The enthalpy of atomisation for the reaction $\mathrm{CH}_4(\mathrm{~g}) \rightarrow \mathrm{C}(\mathrm{g})+4 \mathrm{H}(\mathrm{g})$ is $1665 \mathrm{~kJ} \mathrm{~mol}^{-1}$. What is the bond energy of $\mathrm{C}-\mathrm{H}$ bond?
In $\mathrm{CH}_4$, there are four $\mathrm{C}-\mathrm{H}$ bonds. The enthalpy of atomisation of 1 mole of $\mathrm{CH}_4$ means dissociation of four moles of $\mathrm{C}-\mathrm{H}$ bond.

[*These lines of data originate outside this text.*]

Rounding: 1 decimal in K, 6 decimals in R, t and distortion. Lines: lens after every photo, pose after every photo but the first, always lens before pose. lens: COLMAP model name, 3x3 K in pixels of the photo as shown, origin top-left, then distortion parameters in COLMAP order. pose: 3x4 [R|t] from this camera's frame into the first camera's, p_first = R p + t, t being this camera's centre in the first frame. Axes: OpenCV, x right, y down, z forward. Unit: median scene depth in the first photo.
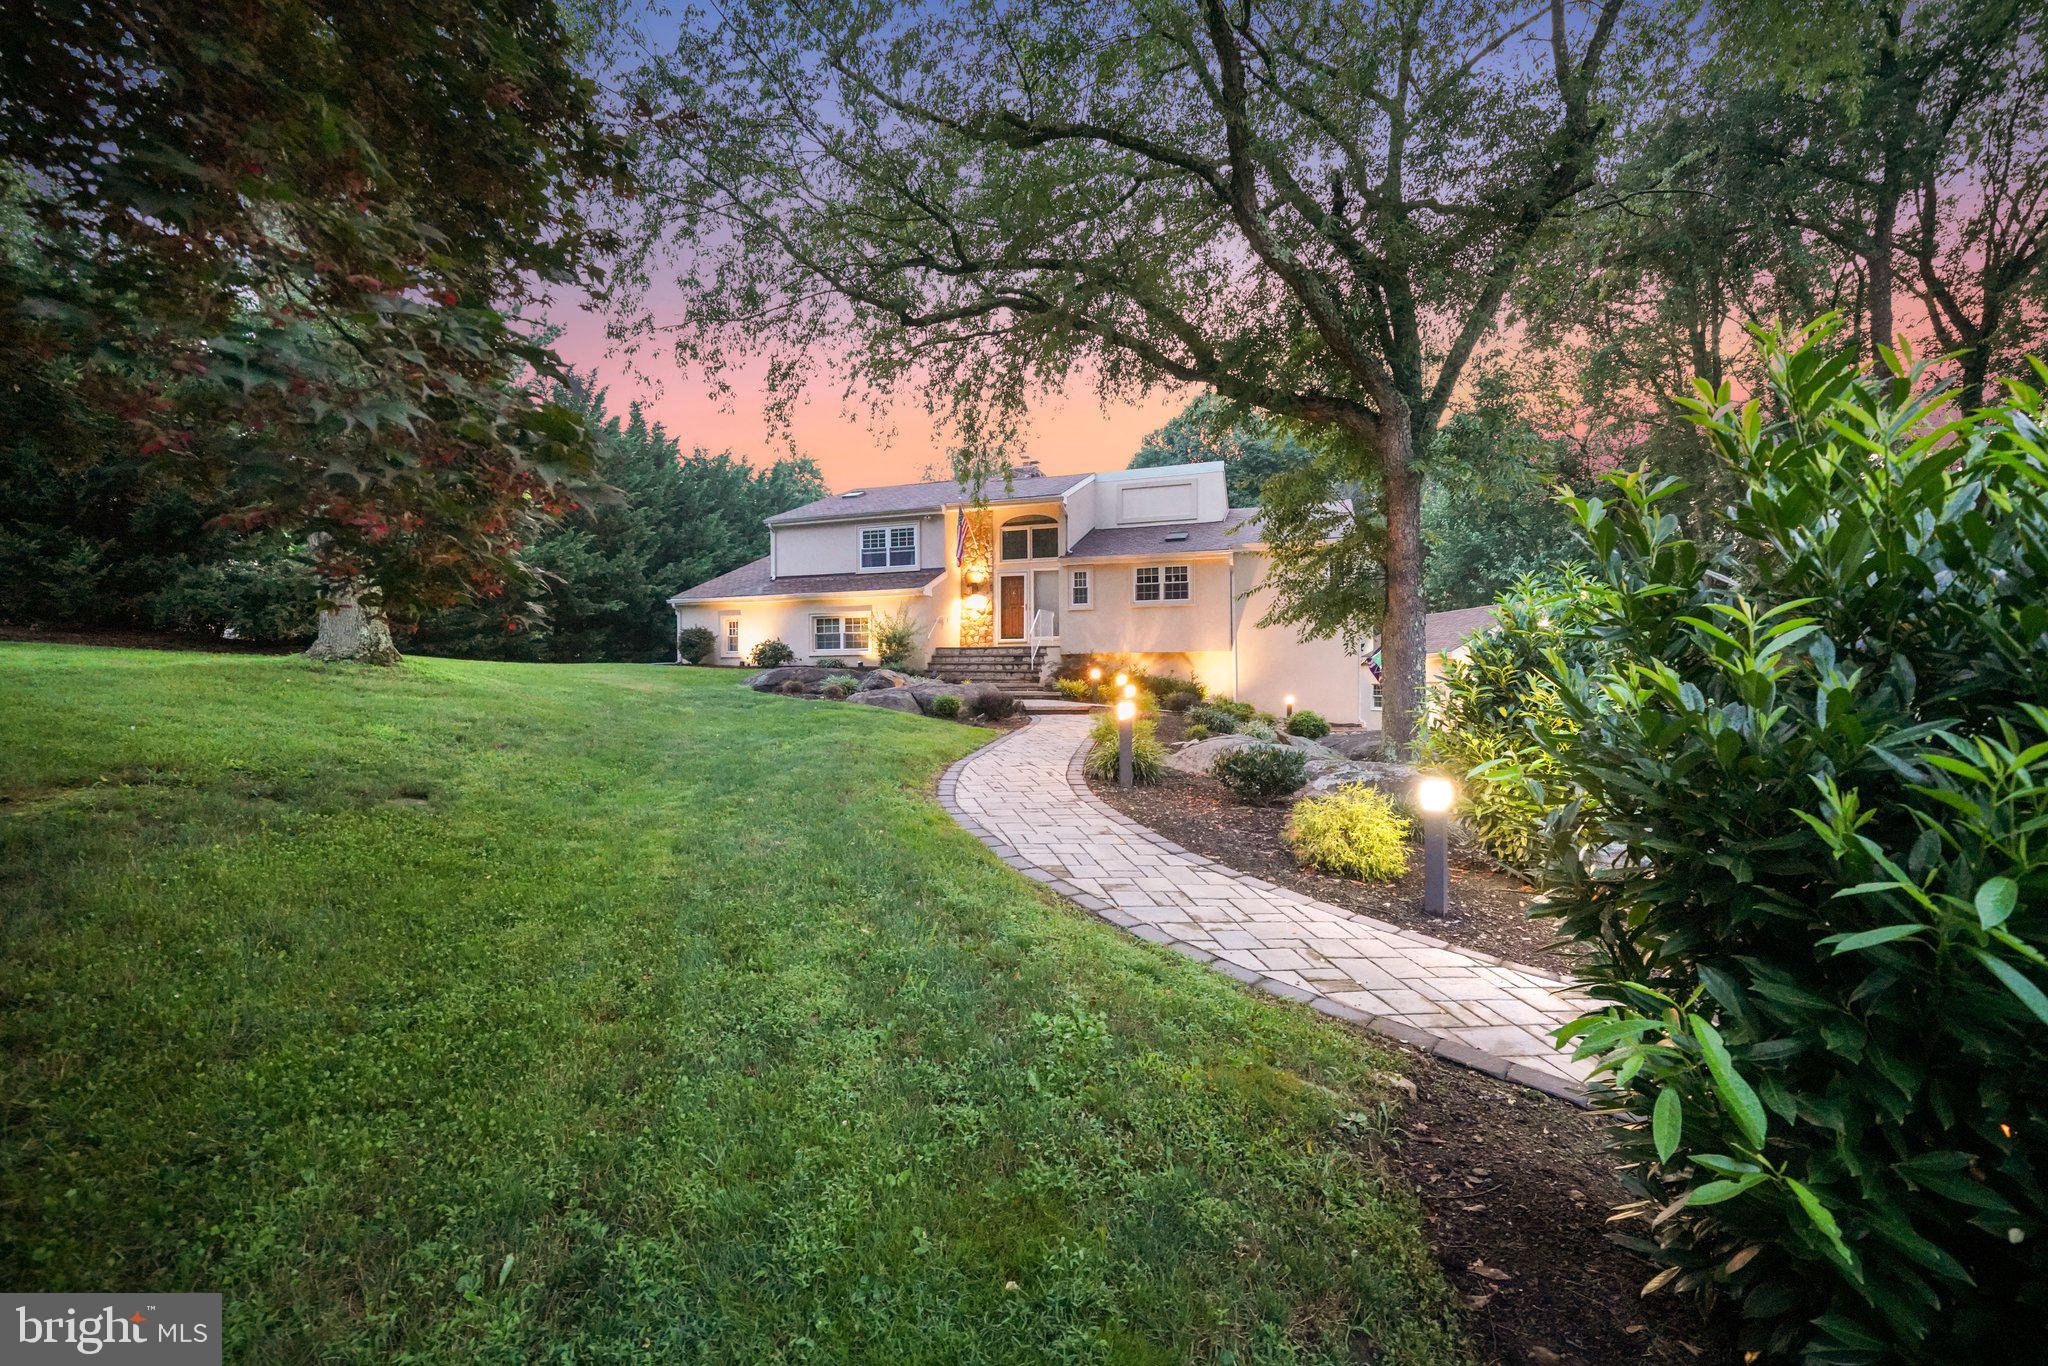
lens RADIAL K [[856.3, 0, 1020.8], [0, 856.3, 684.5], [0, 0, 1]] dist [-0.000756, -0.000032]
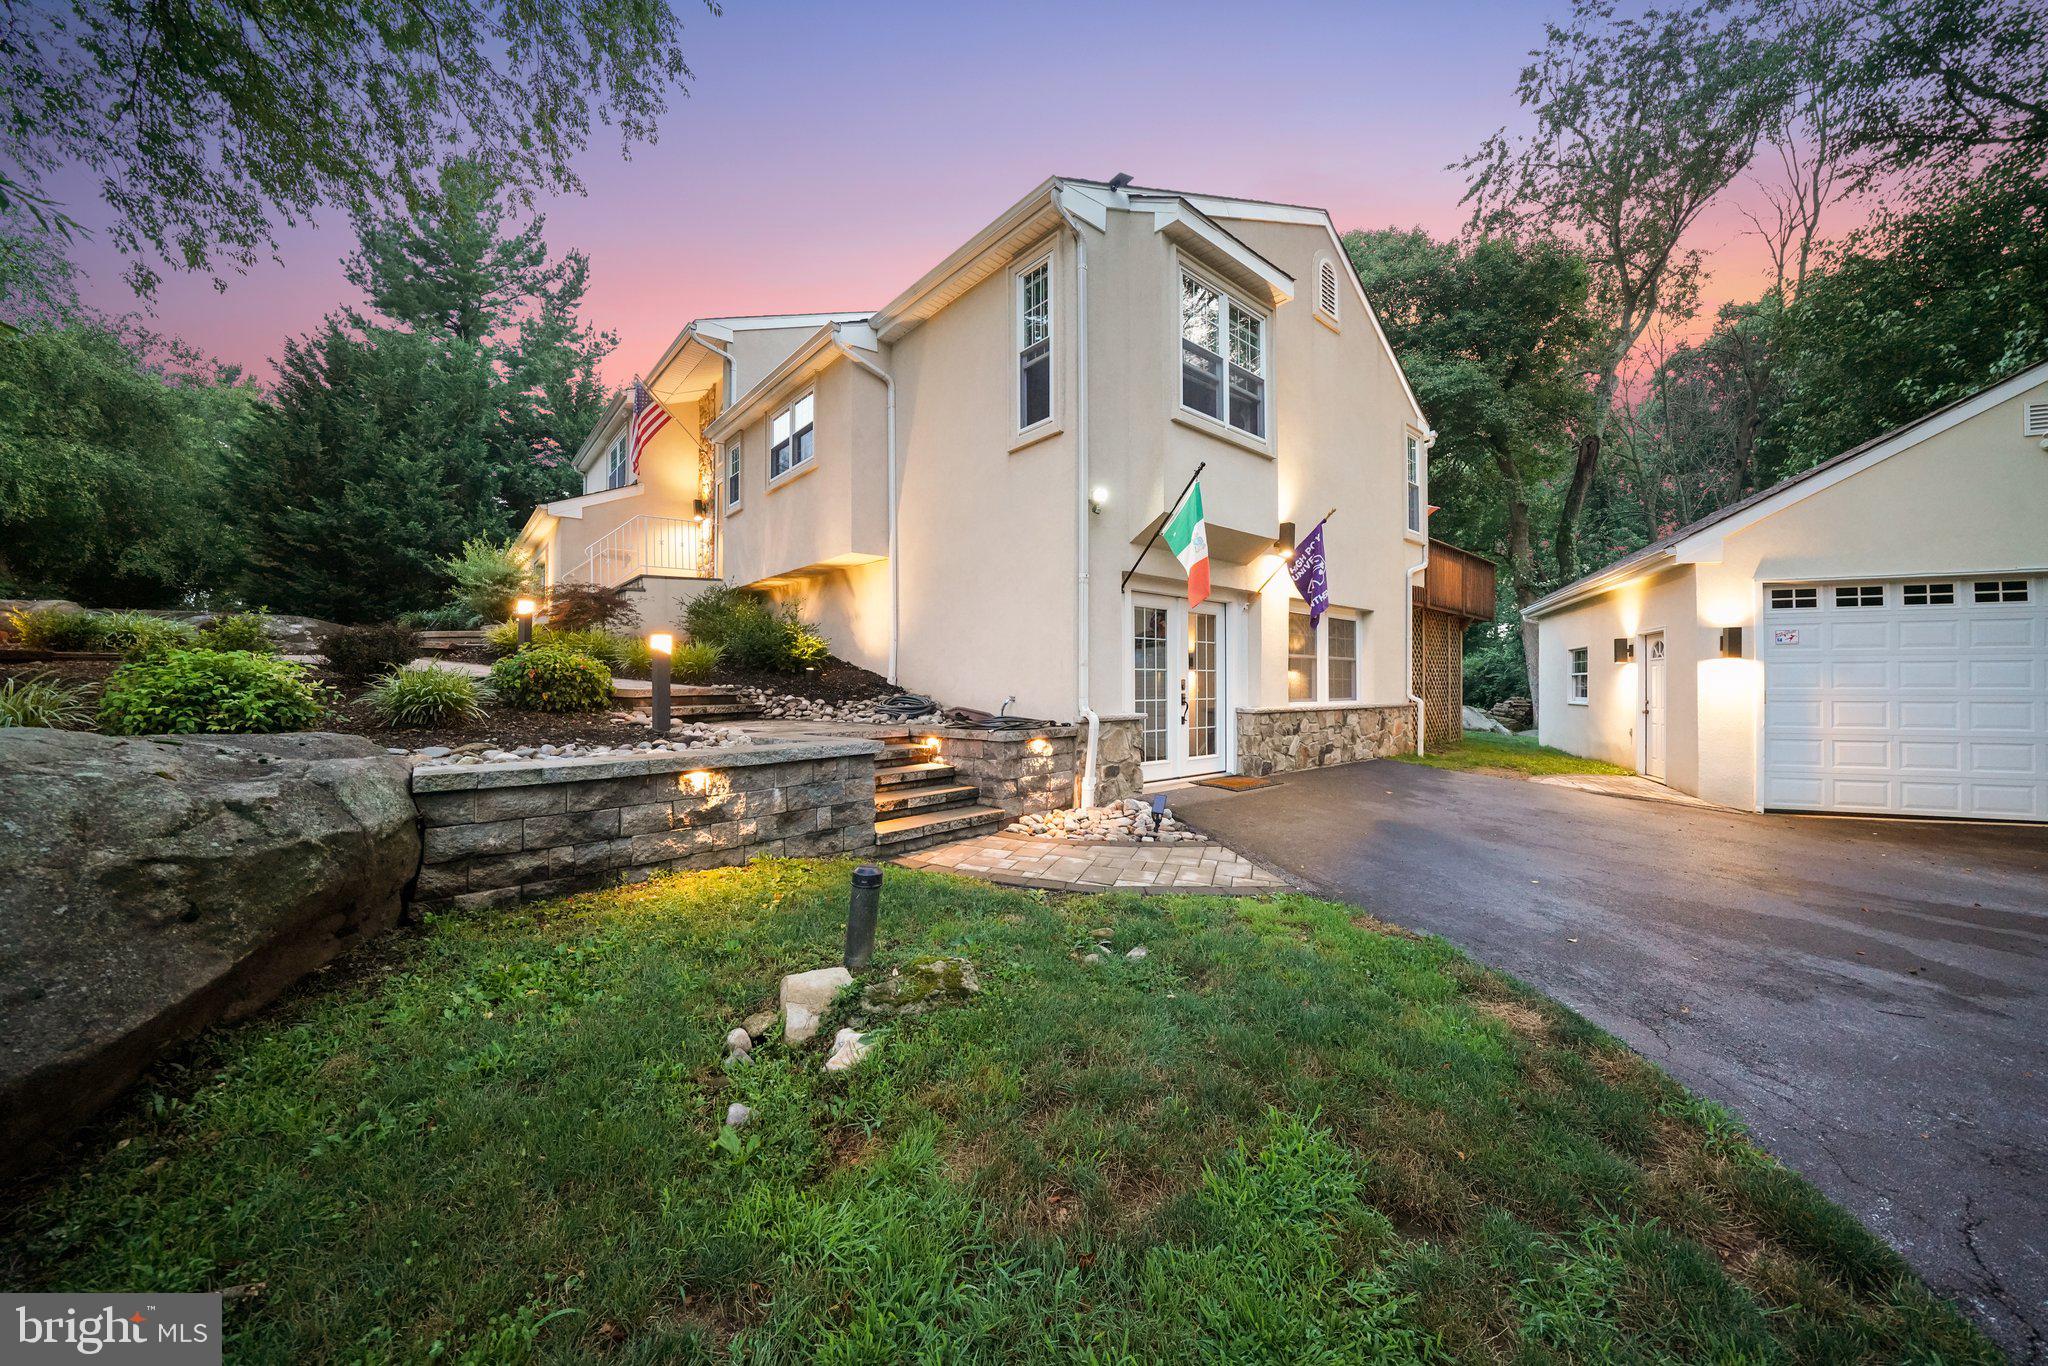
lens RADIAL K [[712.9, 0, 1023.3], [0, 712.9, 689.5], [0, 0, 1]] dist [-0.021007, 0.000243]
pose [[0.863892, 0.006089, -0.503641, 0.470307], [-0.001199, 0.999949, 0.010033, 0.026469], [0.503676, -0.008063, 0.863855, 0.672000]]
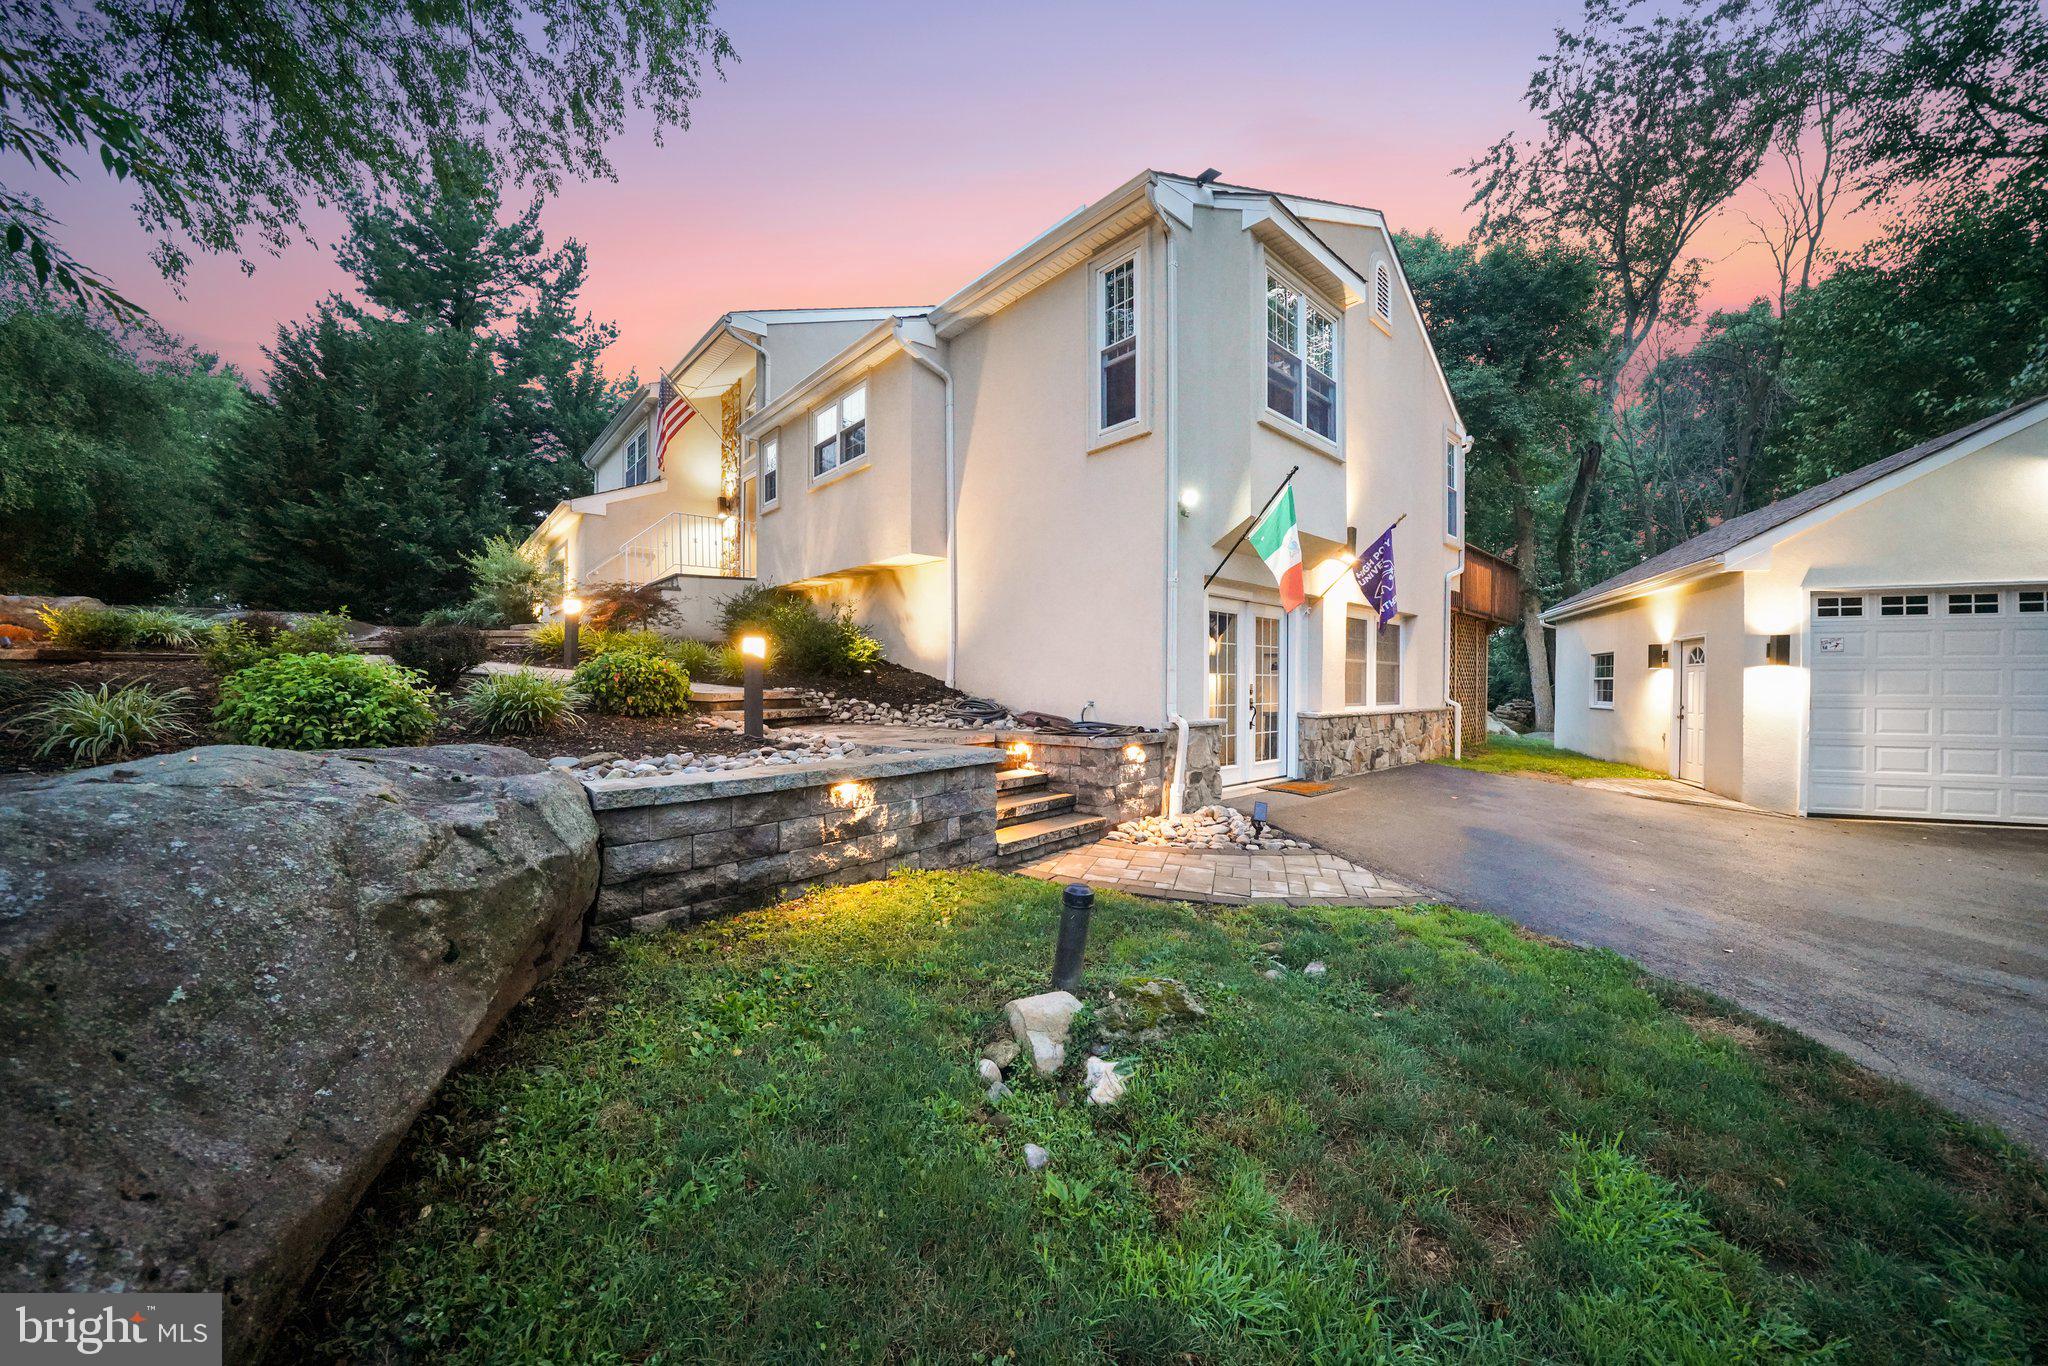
lens RADIAL K [[708.9, 0, 1021.7], [0, 708.9, 699.8], [0, 0, 1]] dist [-0.020402, 0.000190]
pose [[0.874298, 0.017023, -0.485091, 0.435436], [-0.005371, 0.999663, 0.025400, 0.024544], [0.485360, -0.019601, 0.874095, 0.658082]]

$$\begin{aligned} \therefore \quad \mathrm{C}-\mathrm{H} \text { bond energy per } \mathrm{mol} & =\frac{1665 \mathrm{~kJ}}{4 \mathrm{~mol}} \\ & =416.25 \mathrm{~kJ} \mathrm{~mol}^{-1} \end{aligned}$$
Use the following data to calculate $\Delta_{\text {lattice }} H^{\mathrm{s}}$ for $\mathrm{NaBr} . \Delta_{\text {sub }} H^{\mathrm{s}}$ for sodium metal $=108.4 \mathrm{~kJ} \mathrm{~mol}^{-1}$, ionisation enthalpy of sodium $=496 \mathrm{~kJ} \mathrm{~mol}^{-1}$, electron gain enthalpy of bromine $=-325 \mathrm{~kJ} \mathrm{~mol}^{-1}$, bond dissociation enthalpy of bromine $=192 \mathrm{~kJ} \mathrm{~mol}^{-1}, \Delta_f H^{\mathrm{s}}$ for $\mathrm{NaBr}(s)=-360.1 \mathrm{~kJ} \mathrm{~mol}^{-1}$
Given that, $\Delta_{\text {sub }} H^5$ for Na metal $=108.4 \mathrm{k} \mathrm{J} \mathrm{mol}^{-1}$
IE of $\mathrm{Na}=496 \mathrm{~kJ} \mathrm{~mol}^{-1}, \Delta_{\text {eg }} H^{\mathrm{s}}$ of $\mathrm{Br}=-325 \mathrm{~kJ} \mathrm{~mol}^{-1}, \Delta_{\text {diss }} H^{\mathrm{s}}$ of $\mathrm{Br}=192 \mathrm{~kJ} \mathrm{~mol}^{-1}, \Delta_f H^{\mathrm{s}}$ for $\mathrm{NaBr}=-360.1 \mathrm{~kJ} \mathrm{~mol}^{-1}$
Born-Haber cycle for the formation of NaBr is as
By applying Hess's law,
$$\begin{aligned} \Delta_f H^{\mathrm{s}} & =\Delta_{\text {sub }} H^{\mathrm{s}}+I E+\Delta_{\text {diss }} H^{\mathrm{s}}+\Delta_{\text {eg }} H^{\mathrm{s}}+U \\ -360.1 & =108.4+496+96+(-325)-U \\ U & =+735.5 \mathrm{~kJ} \mathrm{~mol}^{-1} \end{aligned}$$
Given that $\Delta H=0$ for mixing of two gases. Explain whether the diffusion of these gases into each other in a closed container is a spontaneous process or not?
The mixing of two gases have $\Delta H$ equal to zero. Therefore, it is spontaneous process because energy factor has no role to play but randomness increases i.e., randomness factor favours the process.
Heat has randomising influence on a system and temperature is the measure of average chaotic motion of particles in the system. Write the mathematical relation which relates these three parameters.
Heat has randomising influence on a system and temperature is the measure of average chaotic motion of particles in the system. The mathematical relation which relates these three parameters is
$$\Delta S=\frac{q_{\mathrm{rev}}}{T}$$
Here, $\quad \Delta S=$ change in entropy
$$\begin{aligned} \mathrm{q}_{\mathrm{rev}} & =\text { heat of reversible reaction } \\ T & =\text { temperature } \end{aligned}$$
Increase in enthalpy of the surroundings is equal to decrease in enthalpy of the system. Will the temperature of system and surroundings be the same when they are in thermal equilibrium?
Yes, the temperature of system and surroundings be the same when they are in thermal equilibrium.